“Devil in the Room” Song Premiere
True to the sprawling experimental vision behind Emil Werstler’s Verlorener album, the video for its first single, “Devil in the Room,” was pieced together from found footage from many decades ago, interspersed with shots of Werstler on guitar.
“I went down to Atlanta and did a 14-hour shoot on a Sunday, and they had what they needed. It’s cool to see something that ancient—that digitized found footage—with glitching and all this weird stuff happening. The footage is a mixture of 35 mm, 16 mm, and 8 mm test film, with models and actors, combined with recently found 8 mm reels the director’s grandfather shot in the ’40s, ’50s, and ’60s. They embody the Americana era that no longer exists and wasn’t as quaint as it seemed underneath the surface. Although this era is often the collective, romantic fantasy, we can neither recreate it, nor do we truly crave that way of living 50 years later. We all have the capability to be the devil in the room in our personal relationships as they fall to pieces.”

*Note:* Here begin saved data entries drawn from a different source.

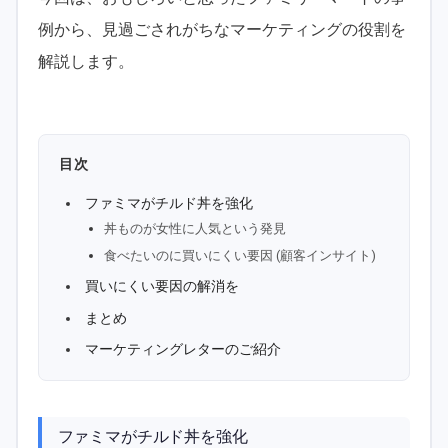
例から、見過ごされがちなマーケティングの役割を
解説します。
目次
ファミマがチルド丼を強化
丼ものが女性に人気という発見
食べたいのに買いにくい要因 (顧客インサイト)
買いにくい要因の解消を
まとめ
マーケティングレターのご紹介
ファミマがチルド丼を強化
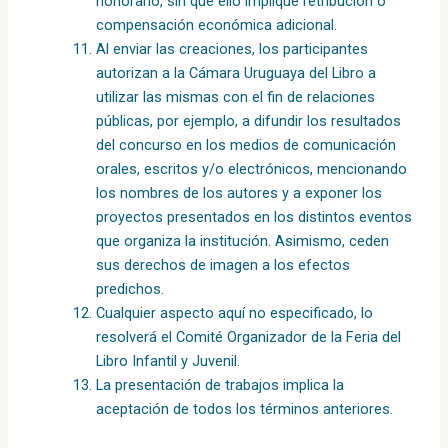
honorario, sin que ello implique retribución o
compensación económica adicional.
Al enviar las creaciones, los participantes
autorizan a la Cámara Uruguaya del Libro a
utilizar las mismas con el fin de relaciones
públicas, por ejemplo, a difundir los resultados
del concurso en los medios de comunicación
orales, escritos y/o electrónicos, mencionando
los nombres de los autores y a exponer los
proyectos presentados en los distintos eventos
que organiza la institución. Asimismo, ceden
sus derechos de imagen a los efectos
predichos.
Cualquier aspecto aquí no especificado, lo
resolverá el Comité Organizador de la Feria del
Libro Infantil y Juvenil.
La presentación de trabajos implica la
aceptación de todos los términos anteriores.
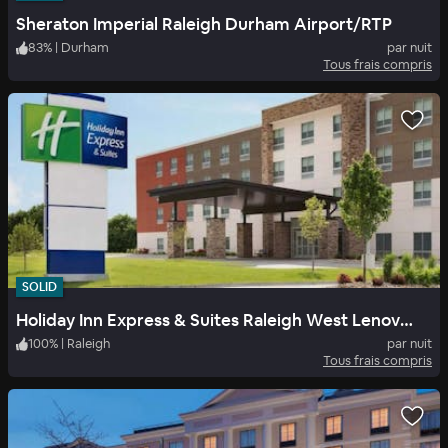
Sheraton Imperial Raleigh Durham Airport/RTP
83
%
|
Durham
par nuit
Tous frais compris
SOLID
Holiday Inn Express & Suites Raleigh West Lenovo Center By Ihg
100
%
|
Raleigh
par nuit
Tous frais compris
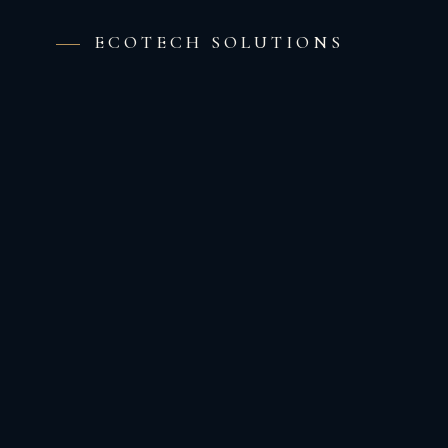
ECOTECH SOLUTIONS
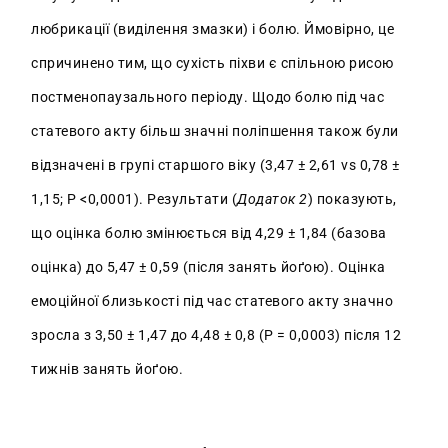
любрикації (виділення змазки) і болю. Ймовірно, це
спричинено тим, що сухість піхви є спільною рисою
постменопаузального періоду. Щодо болю під час
статевого акту більш значні поліпшення також були
відзначені в групі старшого віку (3,47 ± 2,61 vs 0,78 ±
1,15; P <0,0001). Результати (
Додаток 2
) показують,
що оцінка болю змінюється від 4,29 ± 1,84 (базова
оцінка) до 5,47 ± 0,59 (після занять йоґою). Оцінка
емоційної близькості під час статевого акту значно
зросла з 3,50 ± 1,47 до 4,48 ± 0,8 (P = 0,0003) після 12
тижнів занять йоґою.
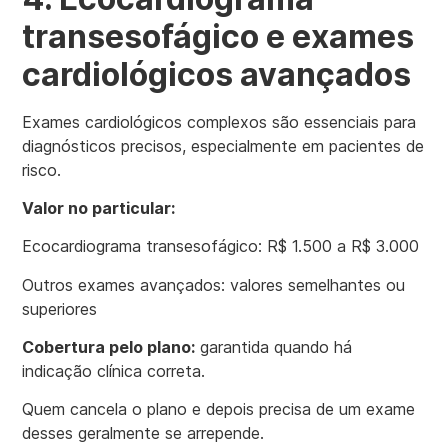
transesofágico e exames
cardiológicos avançados
Exames cardiológicos complexos são essenciais para
diagnósticos precisos, especialmente em pacientes de
risco.
Valor no particular:
Ecocardiograma transesofágico: R$ 1.500 a R$ 3.000
Outros exames avançados: valores semelhantes ou
superiores
Cobertura pelo plano:
garantida quando há
indicação clínica correta.
Quem cancela o plano e depois precisa de um exame
desses geralmente se arrepende.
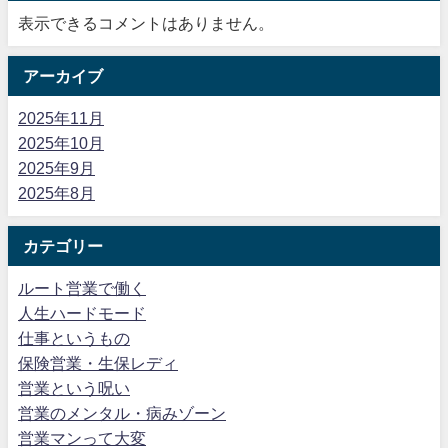
表示できるコメントはありません。
アーカイブ
2025年11月
2025年10月
2025年9月
2025年8月
カテゴリー
ルート営業で働く
人生ハードモード
仕事というもの
保険営業・生保レディ
営業という呪い
営業のメンタル・病みゾーン
営業マンって大変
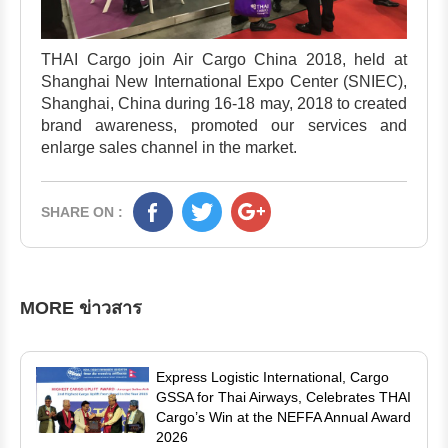
THAI Cargo join Air Cargo China 2018, held at
Shanghai New International Expo Center (SNIEC),
Shanghai, China during 16-18 may, 2018 to created
brand awareness, promoted our services and
enlarge sales channel in the market.
SHARE ON :
MORE ข่าวสาร
Express Logistic International, Cargo
GSSA for Thai Airways, Celebrates THAI
Cargo’s Win at the NEFFA Annual Award
2026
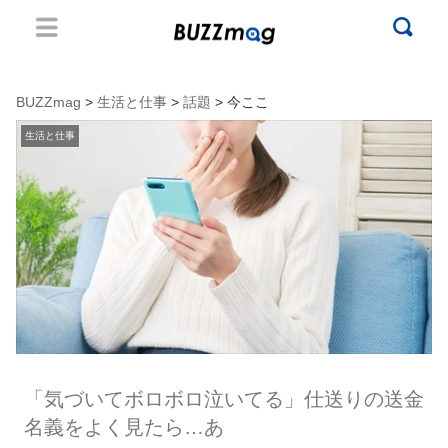
BUZZmag
>
生活と仕事
>
話題
> 今ここ
生活と仕事
「気づいてボロボロ泣いてる」仕送りの送金
名義をよく見たら…あ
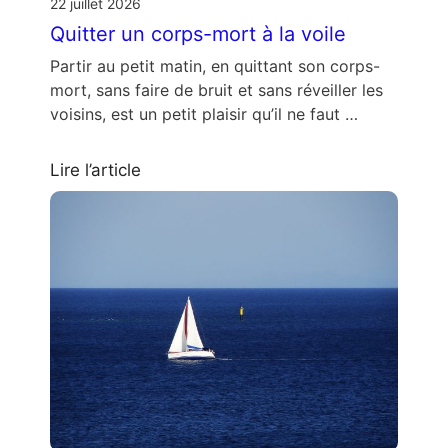
22 juillet 2026
Quitter un corps-mort à la voile
Partir au petit matin, en quittant son corps-
mort, sans faire de bruit et sans réveiller les
voisins, est un petit plaisir qu’il ne faut …
Lire l’article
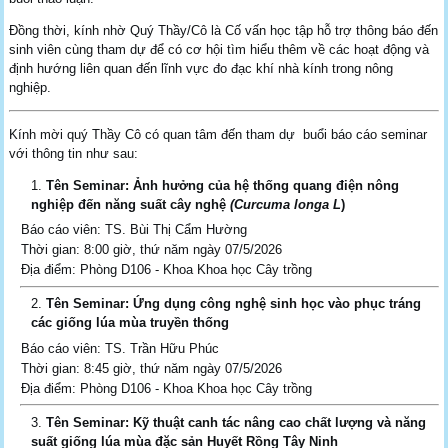
Đồng thời, kính nhờ Quý Thầy/Cô là Cố vấn học tập hỗ trợ thông báo đến
sinh viên cùng tham dự để có cơ hội tìm hiểu thêm về các hoạt động và
định hướng liên quan đến lĩnh vực đo đạc khí nhà kính trong nông
nghiệp.
Kính mời quý Thầy Cô có quan tâm đến tham dự buổi báo cáo seminar
với thông tin như sau:
Tên Seminar:
Ảnh hưởng của hệ thống quang điện nông
nghiệp đến năng suất cây nghệ
(Curcuma longa L
)
Báo cáo viên: TS. Bùi Thị Cẩm Hường
Thời gian: 8:00 giờ, thứ năm ngày 07/5/2026
Địa điểm: Phòng D106 - Khoa Khoa học Cây trồng
Tên
Seminar
:
Ứng dụng công nghệ sinh học vào phục tráng
các giống lúa mùa truyền thống
Báo cáo viên: TS. Trần Hữu Phúc
Thời gian: 8:45 giờ, thứ năm ngày 07/5/2026
Địa điểm: Phòng D106 - Khoa Khoa học Cây trồng
Tên
Seminar
:
Kỹ thuật canh tác nâng cao chất lượng và năng
suất giống lúa mùa đặc sản Huyết Rồng Tây Ninh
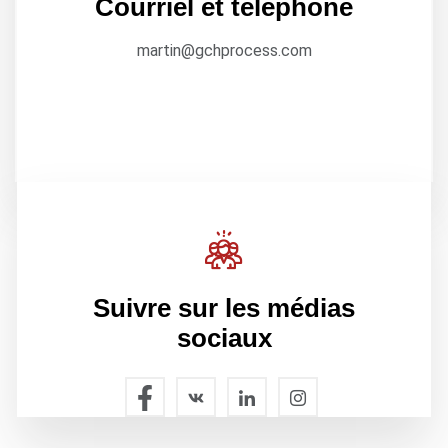
Courriel et téléphone
martin@gchprocess.com
Suivre sur les médias
sociaux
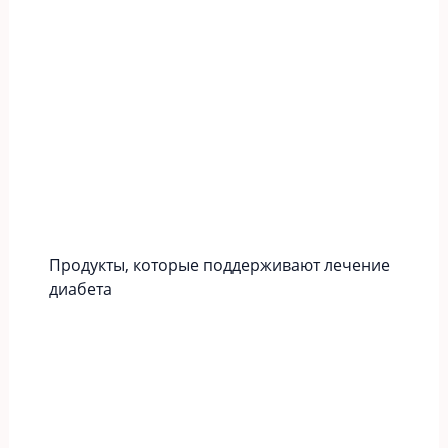
Продукты, которые поддерживают лечение
диабета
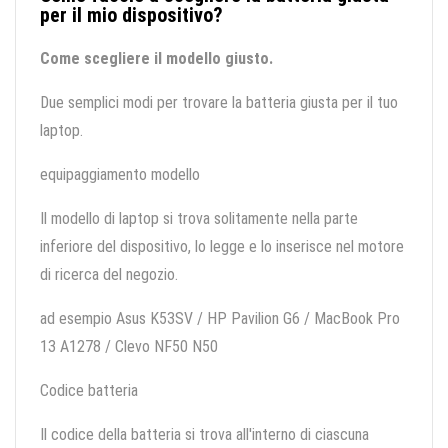
per il mio dispositivo?
Come scegliere il modello giusto.
Due semplici modi per trovare la batteria giusta per il tuo
laptop.
equipaggiamento modello
Il modello di laptop si trova solitamente nella parte
inferiore del dispositivo, lo legge e lo inserisce nel motore
di ricerca del negozio.
ad esempio Asus K53SV / HP Pavilion G6 / MacBook Pro
13 A1278 / Clevo NF50 N50
Codice batteria
Il codice della batteria si trova all'interno di ciascuna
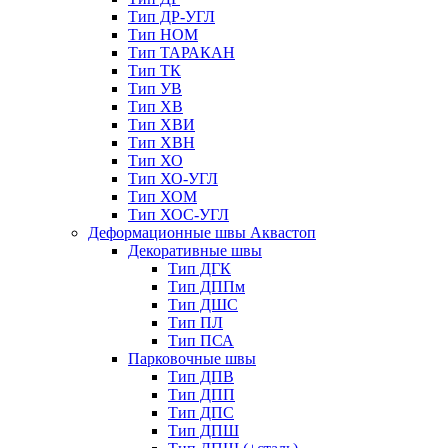
Тип ДР-УГЛ
Тип НОМ
Тип ТАРАКАН
Тип ТК
Тип УВ
Тип ХВ
Тип ХВИ
Тип ХВН
Тип ХО
Тип ХО-УГЛ
Тип ХОМ
Тип ХОС-УГЛ
Деформационные швы Аквастоп
Декоративные швы
Тип ДГК
Тип ДППм
Тип ДШС
Тип ПЛ
Тип ПСА
Парковочные швы
Тип ДПВ
Тип ДПП
Тип ДПС
Тип ДПШ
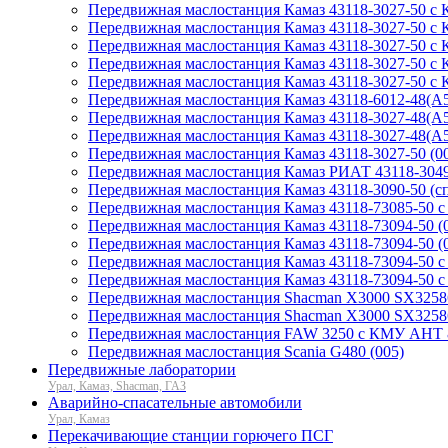
Передвижная маслостанция Камаз 43118-3027-50 с 
Передвижная маслостанция Камаз 43118-3027-50 с
Передвижная маслостанция Камаз 43118-3027-50 с
Передвижная маслостанция Камаз 43118-3027-50 с К
Передвижная маслостанция Камаз 43118-3027-50 с
Передвижная маслостанция Камаз 43118-6012-48(А5)
Передвижная маслостанция Камаз 43118-3027-48(А5
Передвижная маслостанция Камаз 43118-3027-48(A5
Передвижная маслостанция Камаз 43118-3027-50 (0
Передвижная маслостанция Камаз РИАТ 43118-3049-7
Передвижная маслостанция Камаз 43118-3090-50 (сп
Передвижная маслостанция Камаз 43118-73085-50 
Передвижная маслостанция Камаз 43118-73094-50 (00
Передвижная маслостанция Камаз 43118-73094-50 (02
Передвижная маслостанция Камаз 43118-73094-50 с
Передвижная маслостанция Камаз 43118-73094-50 с
Передвижная маслостанция Shacman X3000 SX32586
Передвижная маслостанция Shacman X3000 SX32586
Передвижная маслостанция FAW 3250 с КМУ АНТ 8
Передвижная маслостанция Scania G480 (005)
Передвижные лаборатории
Урал, Камаз, Shacman, ГАЗ
Аварийно-спасательные автомобили
Урал, Камаз
Перекачивающие станции горючего ПСГ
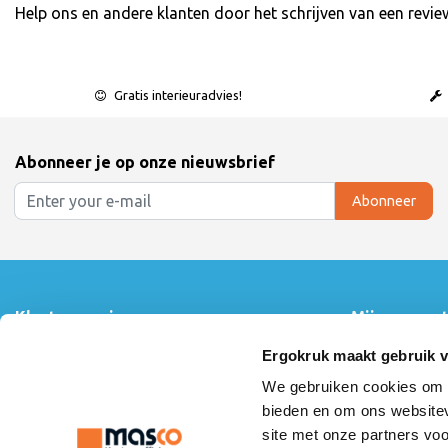
Help ons en andere klanten door het schrijven van een revie
Gratis interieuradvies!
Abonneer je op onze nieuwsbrief
Abonneer
Klantenservice
Mijn accoun
Contact
Inloggen
Ergokruk maakt gebruik 
Over ons
Mijn bestelling
We gebruiken cookies om c
Algemene voorwaarden
Mijn verlanglijs
Linkpartners
Vergelijk produ
bieden en om ons websitev
Montage instructie
site met onze partners vo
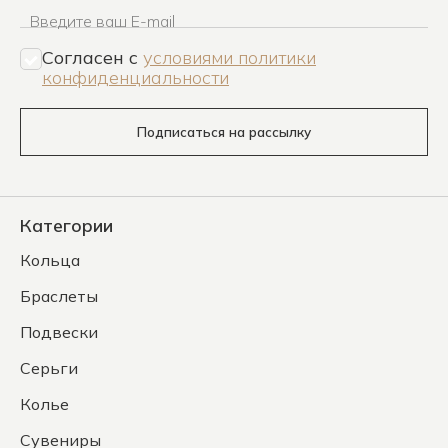
Введите ваш E-mail
Согласен c
условиями политики
конфиденциальности
Подписаться на рассылку
Категории
Кольца
Браслеты
Подвески
Серьги
Колье
Сувениры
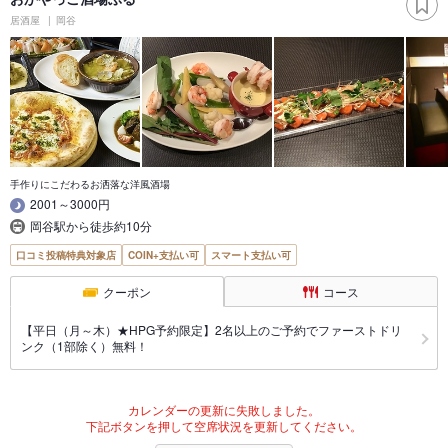
居酒屋
岡谷
手作りにこだわるお洒落な洋風酒場
2001～3000円
岡谷駅から徒歩約10分
口コミ投稿特典対象店
COIN+支払い可
スマート支払い可
クーポン
コース
【平日（月～木）★HPG予約限定】2名以上のご予約でファーストドリ
ンク（1部除く）無料！
カレンダーの更新に失敗しました。
下記ボタンを押して空席状況を更新してください。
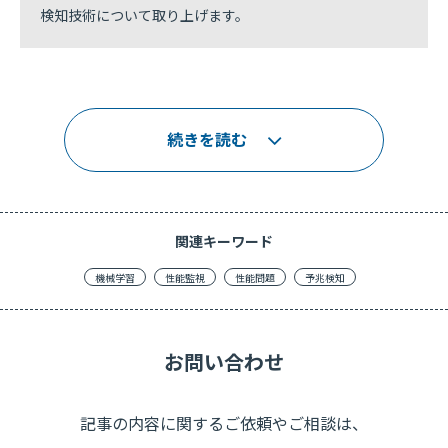
検知技術について取り上げます。
続きを読む
関連キーワード
機械学習
性能監視
性能問題
予兆検知
お問い合わせ
記事の内容に関するご依頼やご相談は、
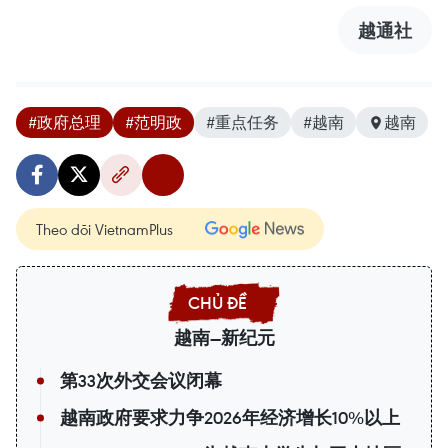
越通社
#政府总理
#范明政
#重点任务
#越南
越南
Theo dõi VietnamPlus
越南—新纪元
第33次外交会议闭幕
越南政府要求力争2026年经济增长10%以上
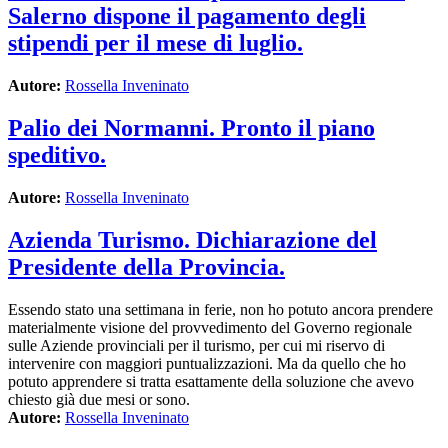
Salerno dispone il pagamento degli
stipendi per il mese di luglio.
Autore:
Rossella Inveninato
Palio dei Normanni. Pronto il piano
speditivo.
Autore:
Rossella Inveninato
Azienda Turismo. Dichiarazione del
Presidente della Provincia.
Essendo stato una settimana in ferie, non ho potuto ancora prendere
materialmente visione del provvedimento del Governo regionale
sulle Aziende provinciali per il turismo, per cui mi riservo di
intervenire con maggiori puntualizzazioni. Ma da quello che ho
potuto apprendere si tratta esattamente della soluzione che avevo
chiesto già due mesi or sono.
Autore:
Rossella Inveninato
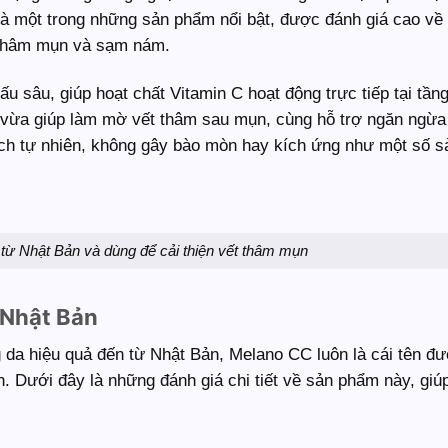
là một trong những sản phẩm nổi bật, được đánh giá cao về
là thâm mụn và sạm nám.
sâu, giúp hoạt chất Vitamin C hoạt động trực tiếp tại tầng
m vừa giúp làm mờ vết thâm sau mụn, cùng hỗ trợ ngăn ngừ
ách tự nhiên, không gây bào mòn hay kích ứng như một số 
từ Nhật Bản và dùng để cải thiện vết thâm mụn
 Nhật Bản
 da hiệu quả đến từ Nhật Bản, Melano CC luôn là cái tên đ
n. Dưới đây là những đánh giá chi tiết về sản phẩm này, giú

As for the music, the song takes its own distinctive path, departing from not just metal conventions but all genre restrictions. It’s just guitar, cellos, beats, and the sound of a person breathing. “That was Alastair Sims,” says Werstler. “He came in to do whatever he could to help me finish the record.” That included engineering the guitar tracks, assisting with production, and adding beats and programming. “Alastair was like, ‘I’ve got an idea, let’s roll with it,’ and I was like ‘I see what you’re doing and this is perfect because that just opens up more narrative for the music video.’ I can’t listen to music if it doesn’t go somewhere—it has to have a narrative.
“I also had a train recorded on my phone, and I knew it was going to pivot between the train noise and the recording of a door opening, which was the door in the house I lived in at the time. There was a lot of field recording on that song, now that I think about it.”